Tiga Titik, Satu Modus

Kasat Reskrim Polrestabes Semarang, AKBP Andika Dharma Sena yang pekan lalu juga mengungkap kasus penusukan kakak beradik di Dadapsari, membeberkan modus para tersangka. Mereka mengincar tiga lokasi berbeda dengan pola yang sama, memanfaatkan kelalaian korban.

Di kawasan Pusponjolo, korban kehilangan sepeda motor yang terparkir di area kos. Rekaman CCTV milik warga sekitar menunjukkan dua pelaku dengan sigap membawa kabur kendaraan tersebut.

Di Mugasari, Semarang Selatan, aksi bahkan lebih mudah. Pelaku hanya masuk ke pekarangan rumah yang pintu garasinya terbuka. Kunci kontak masih menempel di sepeda motor korban.

Sementara di Pedurungan, tepatnya area parkir sebuah klinik di Jalan Majapahit, korban yang tengah bekerja terkejut saat kembali ke lokasi parkir. Kendaraannya sudah tidak ada .

“Modus operandi para tersangka adalah mencari rumah atau kos dengan kondisi tidak aman, seperti pintu terbuka atau kunci kendaraan yang masih terpasang. Dari situ, pelaku dengan mudah mengambil kendaraan,” jelas Andika.
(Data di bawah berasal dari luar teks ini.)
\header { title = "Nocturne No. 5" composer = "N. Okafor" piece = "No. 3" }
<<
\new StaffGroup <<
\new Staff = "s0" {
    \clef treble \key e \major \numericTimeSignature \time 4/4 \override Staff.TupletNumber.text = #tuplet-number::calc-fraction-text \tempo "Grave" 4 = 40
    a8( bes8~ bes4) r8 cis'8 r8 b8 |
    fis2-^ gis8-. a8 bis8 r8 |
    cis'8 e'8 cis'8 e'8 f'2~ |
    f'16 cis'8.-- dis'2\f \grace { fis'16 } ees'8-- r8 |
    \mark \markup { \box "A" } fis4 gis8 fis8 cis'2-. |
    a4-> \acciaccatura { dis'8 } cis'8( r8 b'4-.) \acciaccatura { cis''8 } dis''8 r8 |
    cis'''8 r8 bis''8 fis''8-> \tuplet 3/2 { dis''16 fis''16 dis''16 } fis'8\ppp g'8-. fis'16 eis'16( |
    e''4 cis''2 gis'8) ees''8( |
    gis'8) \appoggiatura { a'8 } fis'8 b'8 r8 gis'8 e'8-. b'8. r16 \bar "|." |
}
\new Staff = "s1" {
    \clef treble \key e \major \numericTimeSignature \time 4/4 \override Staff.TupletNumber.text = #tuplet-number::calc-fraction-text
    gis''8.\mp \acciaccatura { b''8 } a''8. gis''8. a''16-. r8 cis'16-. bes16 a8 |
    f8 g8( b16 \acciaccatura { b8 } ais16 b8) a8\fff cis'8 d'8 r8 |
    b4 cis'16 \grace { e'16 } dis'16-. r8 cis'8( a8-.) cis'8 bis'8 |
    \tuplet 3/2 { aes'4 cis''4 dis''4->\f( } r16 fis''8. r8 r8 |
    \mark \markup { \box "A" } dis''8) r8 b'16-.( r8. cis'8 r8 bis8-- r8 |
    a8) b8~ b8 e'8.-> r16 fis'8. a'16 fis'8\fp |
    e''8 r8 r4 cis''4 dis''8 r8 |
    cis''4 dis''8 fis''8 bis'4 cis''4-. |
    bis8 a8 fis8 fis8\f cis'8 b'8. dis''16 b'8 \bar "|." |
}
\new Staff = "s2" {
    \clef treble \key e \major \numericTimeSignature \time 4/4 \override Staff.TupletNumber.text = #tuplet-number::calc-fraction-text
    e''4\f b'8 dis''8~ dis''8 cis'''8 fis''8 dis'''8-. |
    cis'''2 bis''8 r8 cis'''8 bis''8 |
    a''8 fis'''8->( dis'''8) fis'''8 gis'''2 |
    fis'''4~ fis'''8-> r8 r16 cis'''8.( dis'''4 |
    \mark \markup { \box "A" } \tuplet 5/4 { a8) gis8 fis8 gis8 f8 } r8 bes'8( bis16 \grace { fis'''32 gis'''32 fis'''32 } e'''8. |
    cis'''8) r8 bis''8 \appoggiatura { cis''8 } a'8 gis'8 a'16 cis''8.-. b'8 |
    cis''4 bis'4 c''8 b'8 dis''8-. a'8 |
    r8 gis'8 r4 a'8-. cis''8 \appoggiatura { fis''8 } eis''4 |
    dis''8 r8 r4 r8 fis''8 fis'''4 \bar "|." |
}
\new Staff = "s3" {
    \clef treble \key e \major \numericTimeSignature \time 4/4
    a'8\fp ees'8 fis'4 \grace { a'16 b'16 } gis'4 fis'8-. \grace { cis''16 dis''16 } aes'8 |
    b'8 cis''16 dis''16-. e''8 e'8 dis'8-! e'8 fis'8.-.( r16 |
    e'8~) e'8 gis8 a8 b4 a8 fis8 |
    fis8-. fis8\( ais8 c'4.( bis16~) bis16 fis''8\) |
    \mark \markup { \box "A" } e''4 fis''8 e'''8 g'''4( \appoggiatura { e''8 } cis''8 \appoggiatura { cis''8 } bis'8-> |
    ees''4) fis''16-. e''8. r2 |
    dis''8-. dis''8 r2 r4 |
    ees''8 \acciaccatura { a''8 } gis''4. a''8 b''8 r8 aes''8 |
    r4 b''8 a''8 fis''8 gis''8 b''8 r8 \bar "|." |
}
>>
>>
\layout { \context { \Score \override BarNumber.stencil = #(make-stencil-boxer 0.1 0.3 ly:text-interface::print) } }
Ancaman Hukuman 7 Tahun Penjara

Akibat perbuatannya, para korban mengalami kerugian materiil hingga puluhan juta rupiah. Kini, giliran para tersangka yang harus menanggung kerugian.
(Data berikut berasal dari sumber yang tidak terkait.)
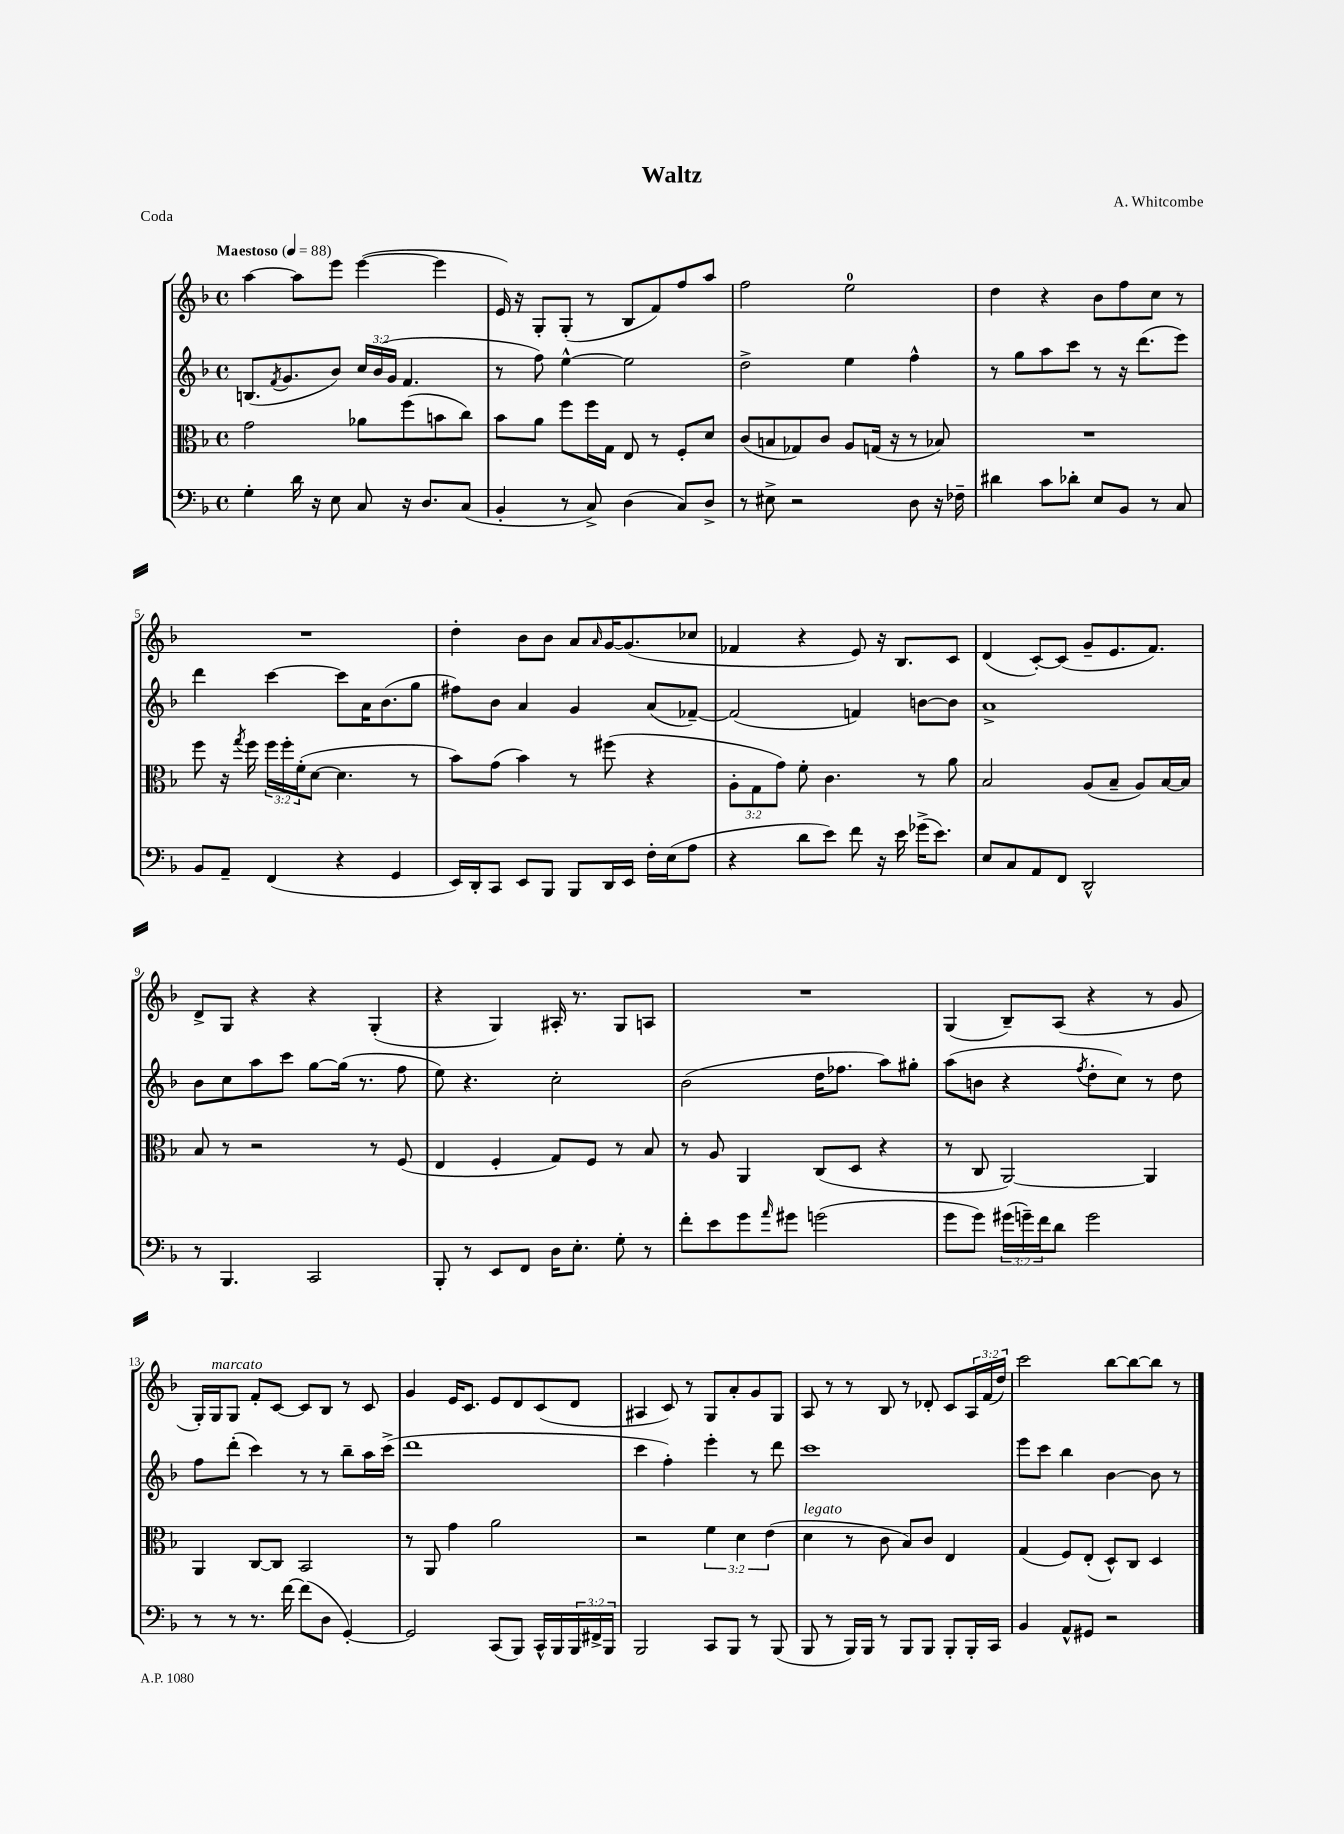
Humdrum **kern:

**kern	**kern	**kern	**kern
*staff4	*staff3	*staff2	*staff1
*clefF4	*clefC3	*clefG2	*clefG2
*k[b-]	*k[b-]	*k[b-]	*k[b-]
*M4/4	*M4/4	*M4/4	*M4/4
*met(c)	*met(c)	*met(c)	*met(c)
*MM88	*MM88	*MM88	*MM88
4G'	2g	(8.B	[4aa
.	.	8qf	.
.	.	8.g	.
16d	.	.	8aa]
16r	.	.	.
8E	.	8b-)	8eee
8C	8a-	24cc	([4eee
.	.	(24b-	.
.	.	24g	.
16r	(8ff	4.f	.
8.D	.	.	.
.	8b	.	4eee]
(8C	8cc)	.	.
=	=	=	=
4BB-'	8b-	8r	16e)
.	.	.	16r
.	8a	8ff)	8G'
8r	8ff	[4ee^^	(8G'
8C^)	16ff	.	8r
.	16G	.	.
(4D	8E	2ee]	8B-
.	8r	.	8f)
8C)	8F'	.	8ff
8D^	8d	.	8aa
=	=	=	=
8r	(8c	2dd^	2ff
8E#^	8B	.	.
2r	8G-)	.	.
.	8c	.	.
.	8A	4ee	2ee
.	(16G	.	.
.	16r	.	.
8D	8r	4ff^^	.
16r	8B-)	.	.
16F-~	.	.	.
=	=	=	=
4d#	1r	8r	4dd
.	.	8gg	.
8c	.	8aa	4r
8d-'	.	8ccc	.
8E	.	8r	8b-
8BB-	.	16r	8ff
.	.	(8.ddd	.
8r	.	.	8cc
8C	.	8eee)	8r
=	=	=	=
8BB-	8ff	4ddd	1r
8AA~	16r	.	.
.	8qgg	.	.
.	16ff	.	.
(4FF	24ff	[4ccc	.
.	24ff'	.	.
.	(24f'	.	.
.	[8d	.	.
4r	4.d]	8ccc]	.
.	.	16a	.
.	.	(8.b-	.
4GG	.	.	.
.	8r	8gg	.
=	=	=	=
16EE)	8b-)	8ff#)	4dd'
16DD'	.	.	.
8CC	(8g	8b-	.
8EE	4b-)	4a	8b-
8BBB-	.	.	8b-
8BBB-	8r	4g	8a
.	.	.	16qqa
16DD	(8ff#	.	[16g
16EE	.	.	(8.g]
16F'	4r	(8a	.
(16E	.	.	.
8A	.	[8f-~)	8cc-
=	=	=	=
4r	12A'	(2f-]	4f-
.	12G	.	.
.	12g)	.	.
8d	8f'	.	4r
8e)	4.c	.	.
8f	.	4f)	8e)
16r	.	.	16r
16e	.	.	8.B-
(16g-^	8r	[8b	.
8.e)	.	.	.
.	8a	8b]	8c
=	=	=	=
8E	2B-	1a^	(4d
8C	.	.	.
8AA	.	.	[8c')
8FF	.	.	(8c]
2DD^^	(8A	.	8g~
.	8B-~	.	8.e
.	8A)	.	.
.	.	.	8.f)
.	[16B-	.	.
.	16B-]	.	.
=	=	=	=
8r	8B-	8b-	8d^
4.BBB-	8r	8cc	8G
.	2r	8aa	4r
.	.	8ccc	.
2CC	.	[8gg	4r
.	.	(16gg]	.
.	.	8.r	.
.	8r	.	(4G'
.	(8F	8ff	.
=	=	=	=
8BBB-'	4E	8ee)	4r
8r	.	4.r	.
8EE	4F'	.	4G)
8FF	.	.	.
16D	8G)	2cc'	16A#'
8.E'	.	.	8.r
.	8F	.	.
8G'	8r	.	8G
8r	8B-	.	8A
=	=	=	=
8f'	8r	(2b-	1r
8e	8A	.	.
8g	4AA	.	.
16qqa	.	.	.
8g#	.	.	.
(2g	(8C	16dd	.
.	.	8.ff-	.
.	8D	.	.
.	4r	8aa)	.
.	.	8gg#'	.
=	=	=	=
8g	8r	(8aa	(4G
8g)	8C	8b	.
(24g#	[2AA)	4r	8B-~)
24g~)	.	.	.
24f	.	.	.
8d	.	.	(8A
.	.	8qff	.
2g	.	8dd'	4r
.	.	8cc)	.
.	4AA]	8r	8r
.	.	8dd	8g
=	=	=	=
8r	4AA	8ff	16G')
.	.	.	16G
8r	.	(8ddd'	8G
8.r	[8C	4ccc)	8f'
.	8C]	.	[8c
[16f	.	.	.
(8f]	2BB-	8r	8c]
8D	.	8r	8B-
[4GG')	.	8bb-~	8r
.	.	16aa	8c
.	.	(16ccc^	.
=	=	=	=
2GG]	8r	1ddd	4g
.	8AA	.	.
.	4g	.	16e
.	.	.	8.c
(8CC	2a	.	8e
8BBB-)	.	.	8d
16CC^^	.	.	(8c
16BBB-	.	.	.
24BBB-	.	.	8d
24FF#^	.	.	.
24BBB-	.	.	.
=	=	=	=
2BBB-	2r	4ccc	4A#
.	.	4ff')	8c)
.	.	.	8r
8CC	6f	4eee'	8G
8BBB-	.	.	8a'
.	6d	.	.
8r	.	8r	8g
.	(6e	.	.
(8BBB-	.	8ddd	8G
=	=	=	=
8BBB-	4d	1ccc	8A
8r	.	.	8r
16BBB-)	8r	.	8r
16BBB-	.	.	.
8r	8c	.	8B-
8BBB-	8B-)	.	8r
8BBB-	8c	.	8d-'
8BBB-'	4E	.	8c
16BBB-'	.	.	24A
.	.	.	(24f
16CC	.	.	.
.	.	.	24dd)
=	=	=	=
4BB-	(4G	8eee	2ccc
.	.	8ccc	.
8AA^^	8F)	4bb-	.
8GG#	(8E'	.	.
2r	8D^^)	[4b-	[8bb-
.	8C	.	8bb-_
.	4D	8b-]	8bb-]
.	.	8r	8r
==	==	==	==
*-	*-	*-	*-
Mereka dijerat dengan Pasal 477 ayat (1) KUHP tentang tindak pidana pencurian. Pasal dalam KUHP baru ini mengatur tentang pencurian yang dilakukan di malam hari dalam sebuah rumah atau pekarangan tertutup (huruf e) dan pencurian yang dilakukan secara bersama-sama (huruf g).

Ancaman hukumannya maksimal 7 tahun penjara, atau bahkan bisa meningkat hingga 9 tahun jika memenuhi unsur pemberatan.
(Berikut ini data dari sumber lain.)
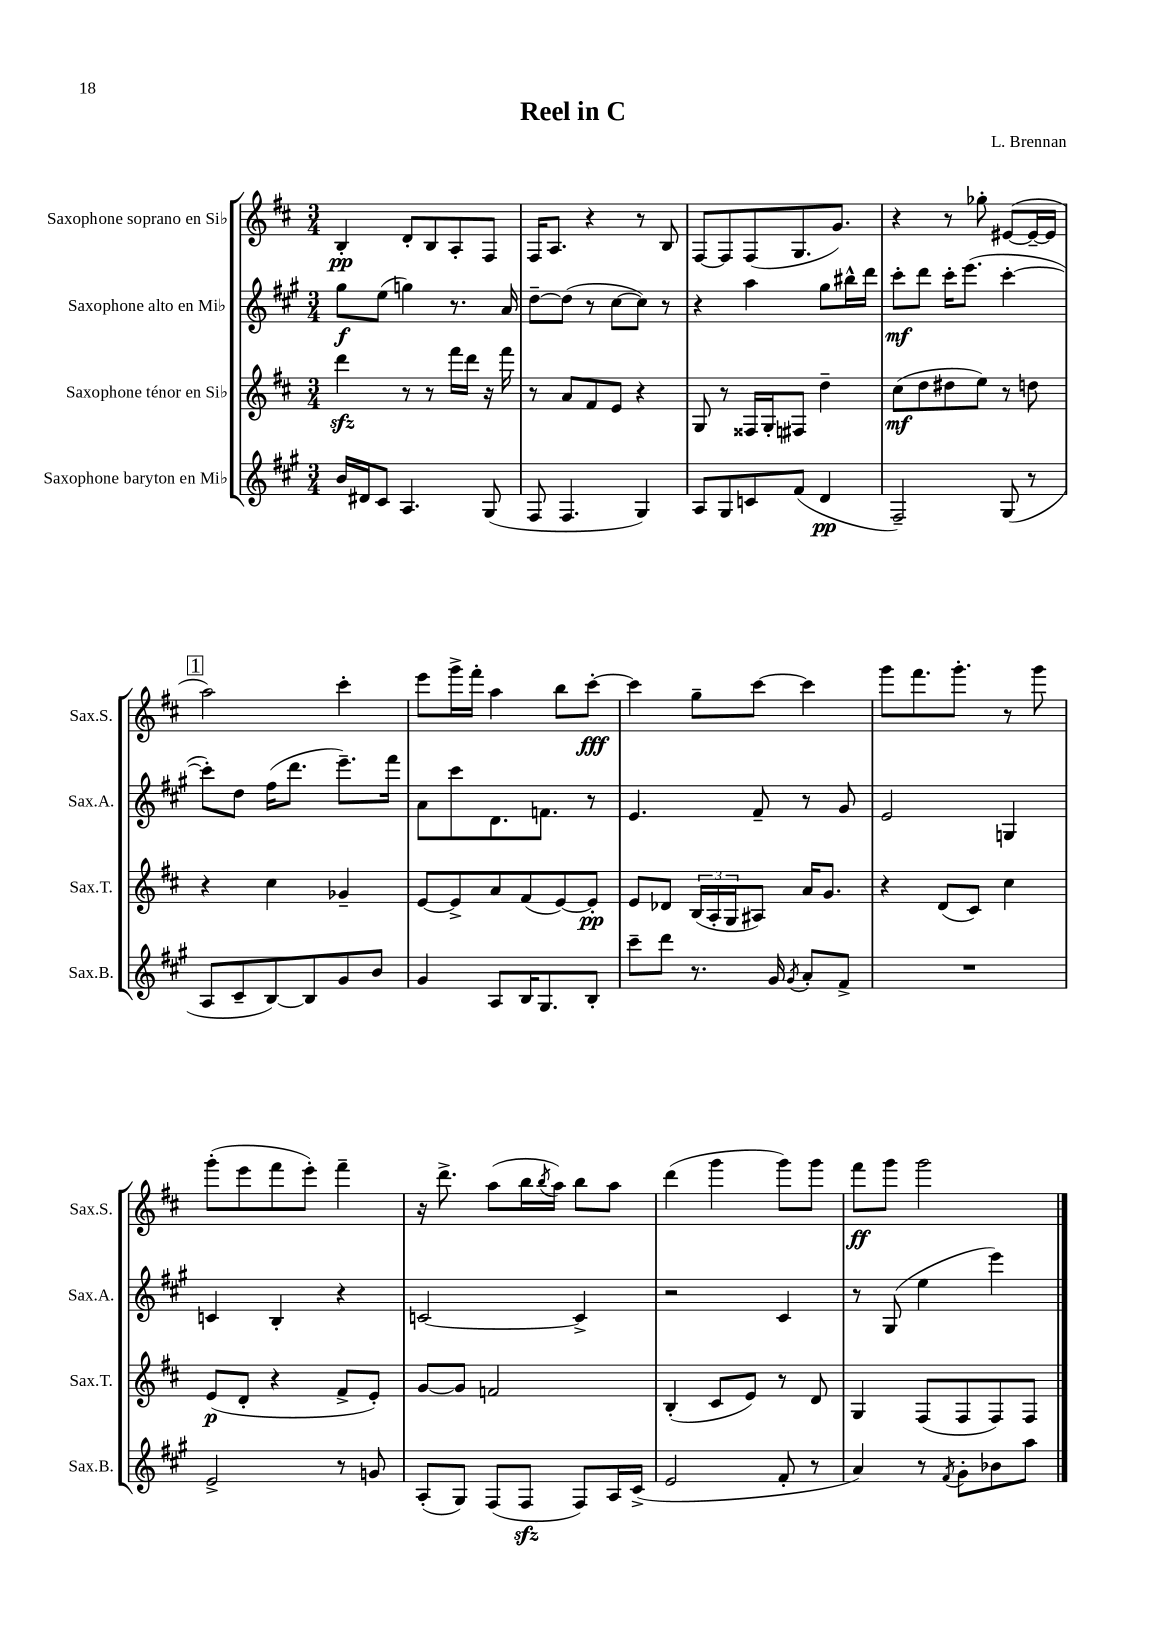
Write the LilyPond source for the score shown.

Kasus ini menjadi pengingat bahwa pencurian tak selalu terjadi karena perampokan brutal atau pembobolan canggih. Seringkali, peluang muncul dari hal kecil, kunci yang lupa dicabut, garasi yang tak sengaja terbuka, atau kendaraan yang parkir di sudut sepi.

Polrestabes Semarang mengimbau masyarakat untuk meningkatkan kewaspadaan, terutama dalam menjaga kendaraan pribadi. Langkah sederhana, mengunci stang, mencabut kunci, memastikan pagar terkunci, sangat efektif mencegah aksi curanmor.

“Rumah atau kos dengan kondisi tidak aman adalah incaran utama,” tegas Andika.

Pengungkapan kasus ini menjadi bukti komitmen Polrestabes Semarang dalam menjaga keamanan dan ketertiban masyarakat. Namun pada akhirnya, benteng terkuat adalah kesadaran kita sendiri. Jangan sampai kelalaian sekian detik, berbuah kerugian berbulan-bulan.